[Dataset records]
[Start of section]

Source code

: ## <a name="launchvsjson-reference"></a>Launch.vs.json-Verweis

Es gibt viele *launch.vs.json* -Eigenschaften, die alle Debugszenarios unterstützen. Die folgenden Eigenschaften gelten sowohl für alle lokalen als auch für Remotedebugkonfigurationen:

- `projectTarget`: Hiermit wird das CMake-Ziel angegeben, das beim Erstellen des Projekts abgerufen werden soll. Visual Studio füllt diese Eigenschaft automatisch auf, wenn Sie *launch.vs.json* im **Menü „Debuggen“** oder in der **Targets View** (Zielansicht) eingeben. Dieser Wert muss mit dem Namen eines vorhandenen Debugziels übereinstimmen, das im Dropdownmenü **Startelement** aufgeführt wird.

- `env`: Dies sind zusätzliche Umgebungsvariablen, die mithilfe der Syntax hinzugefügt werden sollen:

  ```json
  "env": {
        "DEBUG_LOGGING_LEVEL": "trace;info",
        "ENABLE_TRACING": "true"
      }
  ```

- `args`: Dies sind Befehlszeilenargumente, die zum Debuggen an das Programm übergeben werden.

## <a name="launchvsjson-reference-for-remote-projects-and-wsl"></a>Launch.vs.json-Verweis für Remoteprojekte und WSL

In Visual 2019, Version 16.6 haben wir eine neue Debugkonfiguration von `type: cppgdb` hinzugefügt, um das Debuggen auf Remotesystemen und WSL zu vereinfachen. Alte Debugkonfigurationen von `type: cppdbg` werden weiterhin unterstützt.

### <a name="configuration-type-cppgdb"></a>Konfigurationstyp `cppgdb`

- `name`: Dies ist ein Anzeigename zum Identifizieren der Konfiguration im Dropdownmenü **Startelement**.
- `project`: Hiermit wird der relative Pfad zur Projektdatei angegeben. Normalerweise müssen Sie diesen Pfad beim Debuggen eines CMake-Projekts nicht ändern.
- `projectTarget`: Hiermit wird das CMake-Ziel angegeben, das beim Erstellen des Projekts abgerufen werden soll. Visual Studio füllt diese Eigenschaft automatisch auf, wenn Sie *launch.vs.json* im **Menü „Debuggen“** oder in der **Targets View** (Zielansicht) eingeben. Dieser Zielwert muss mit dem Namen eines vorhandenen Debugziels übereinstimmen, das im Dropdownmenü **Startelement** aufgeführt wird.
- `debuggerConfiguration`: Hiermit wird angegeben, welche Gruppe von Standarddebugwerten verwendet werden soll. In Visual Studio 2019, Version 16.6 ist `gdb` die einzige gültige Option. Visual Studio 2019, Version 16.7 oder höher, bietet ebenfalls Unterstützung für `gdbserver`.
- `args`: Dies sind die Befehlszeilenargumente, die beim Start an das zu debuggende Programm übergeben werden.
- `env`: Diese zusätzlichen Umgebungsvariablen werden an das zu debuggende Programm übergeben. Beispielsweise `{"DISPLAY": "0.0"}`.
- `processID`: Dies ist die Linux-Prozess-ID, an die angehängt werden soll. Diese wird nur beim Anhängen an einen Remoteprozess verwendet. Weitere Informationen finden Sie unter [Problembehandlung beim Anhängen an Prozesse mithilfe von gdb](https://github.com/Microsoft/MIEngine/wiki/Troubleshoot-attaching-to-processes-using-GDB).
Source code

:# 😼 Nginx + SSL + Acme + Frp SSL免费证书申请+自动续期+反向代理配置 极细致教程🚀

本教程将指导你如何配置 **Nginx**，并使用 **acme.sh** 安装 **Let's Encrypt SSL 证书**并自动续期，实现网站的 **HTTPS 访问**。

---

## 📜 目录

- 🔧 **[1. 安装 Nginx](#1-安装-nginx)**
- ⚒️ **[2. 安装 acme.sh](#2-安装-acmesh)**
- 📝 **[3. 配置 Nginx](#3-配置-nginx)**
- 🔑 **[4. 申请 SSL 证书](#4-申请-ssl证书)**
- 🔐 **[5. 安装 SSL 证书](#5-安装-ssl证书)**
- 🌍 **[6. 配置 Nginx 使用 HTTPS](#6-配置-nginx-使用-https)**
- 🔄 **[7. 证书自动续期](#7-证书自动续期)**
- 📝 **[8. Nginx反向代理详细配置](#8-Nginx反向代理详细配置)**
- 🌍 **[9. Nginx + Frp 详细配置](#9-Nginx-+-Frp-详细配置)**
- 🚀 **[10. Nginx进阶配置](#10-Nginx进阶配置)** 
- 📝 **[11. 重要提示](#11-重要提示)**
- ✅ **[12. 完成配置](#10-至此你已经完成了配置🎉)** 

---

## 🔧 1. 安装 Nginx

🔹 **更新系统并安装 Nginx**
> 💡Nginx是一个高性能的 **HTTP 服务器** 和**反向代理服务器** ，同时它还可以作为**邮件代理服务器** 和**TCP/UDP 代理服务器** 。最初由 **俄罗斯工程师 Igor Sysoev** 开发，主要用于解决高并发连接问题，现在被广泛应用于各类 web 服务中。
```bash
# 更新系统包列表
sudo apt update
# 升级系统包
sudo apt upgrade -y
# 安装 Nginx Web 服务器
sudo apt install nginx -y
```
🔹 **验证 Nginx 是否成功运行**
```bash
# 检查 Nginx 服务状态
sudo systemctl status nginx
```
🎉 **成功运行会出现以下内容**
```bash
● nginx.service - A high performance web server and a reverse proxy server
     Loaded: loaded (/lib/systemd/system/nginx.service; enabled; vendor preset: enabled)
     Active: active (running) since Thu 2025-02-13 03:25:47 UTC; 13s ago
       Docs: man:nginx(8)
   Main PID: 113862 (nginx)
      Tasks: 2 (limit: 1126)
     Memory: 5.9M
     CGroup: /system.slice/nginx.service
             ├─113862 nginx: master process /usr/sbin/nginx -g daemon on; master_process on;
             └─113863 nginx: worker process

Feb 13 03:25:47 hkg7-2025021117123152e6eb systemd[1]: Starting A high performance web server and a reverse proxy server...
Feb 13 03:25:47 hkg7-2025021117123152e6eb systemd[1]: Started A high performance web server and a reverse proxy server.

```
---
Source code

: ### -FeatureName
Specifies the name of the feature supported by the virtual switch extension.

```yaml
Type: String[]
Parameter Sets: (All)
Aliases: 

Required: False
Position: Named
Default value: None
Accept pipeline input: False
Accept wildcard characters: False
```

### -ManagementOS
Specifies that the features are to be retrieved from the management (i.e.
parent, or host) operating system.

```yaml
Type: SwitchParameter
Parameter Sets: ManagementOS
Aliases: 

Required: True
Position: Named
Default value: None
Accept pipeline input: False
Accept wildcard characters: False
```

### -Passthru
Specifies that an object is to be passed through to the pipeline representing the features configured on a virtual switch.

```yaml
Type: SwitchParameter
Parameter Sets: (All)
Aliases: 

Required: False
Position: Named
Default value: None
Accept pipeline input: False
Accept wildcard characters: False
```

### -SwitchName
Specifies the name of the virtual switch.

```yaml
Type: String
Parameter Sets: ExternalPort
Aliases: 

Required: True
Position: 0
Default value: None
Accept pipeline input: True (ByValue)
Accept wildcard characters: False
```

[End of section]

» Task item
Quote the records from their first line to the line with "Remoteprojekte und WSL", inclusive, without adding or dropping anything.

» Task output
Source code

: ## <a name="launchvsjson-reference"></a>Launch.vs.json-Verweis

Es gibt viele *launch.vs.json* -Eigenschaften, die alle Debugszenarios unterstützen. Die folgenden Eigenschaften gelten sowohl für alle lokalen als auch für Remotedebugkonfigurationen:

- `projectTarget`: Hiermit wird das CMake-Ziel angegeben, das beim Erstellen des Projekts abgerufen werden soll. Visual Studio füllt diese Eigenschaft automatisch auf, wenn Sie *launch.vs.json* im **Menü „Debuggen“** oder in der **Targets View** (Zielansicht) eingeben. Dieser Wert muss mit dem Namen eines vorhandenen Debugziels übereinstimmen, das im Dropdownmenü **Startelement** aufgeführt wird.

- `env`: Dies sind zusätzliche Umgebungsvariablen, die mithilfe der Syntax hinzugefügt werden sollen:

  ```json
  "env": {
        "DEBUG_LOGGING_LEVEL": "trace;info",
        "ENABLE_TRACING": "true"
      }
  ```

- `args`: Dies sind Befehlszeilenargumente, die zum Debuggen an das Programm übergeben werden.

## <a name="launchvsjson-reference-for-remote-projects-and-wsl"></a>Launch.vs.json-Verweis für Remoteprojekte und WSL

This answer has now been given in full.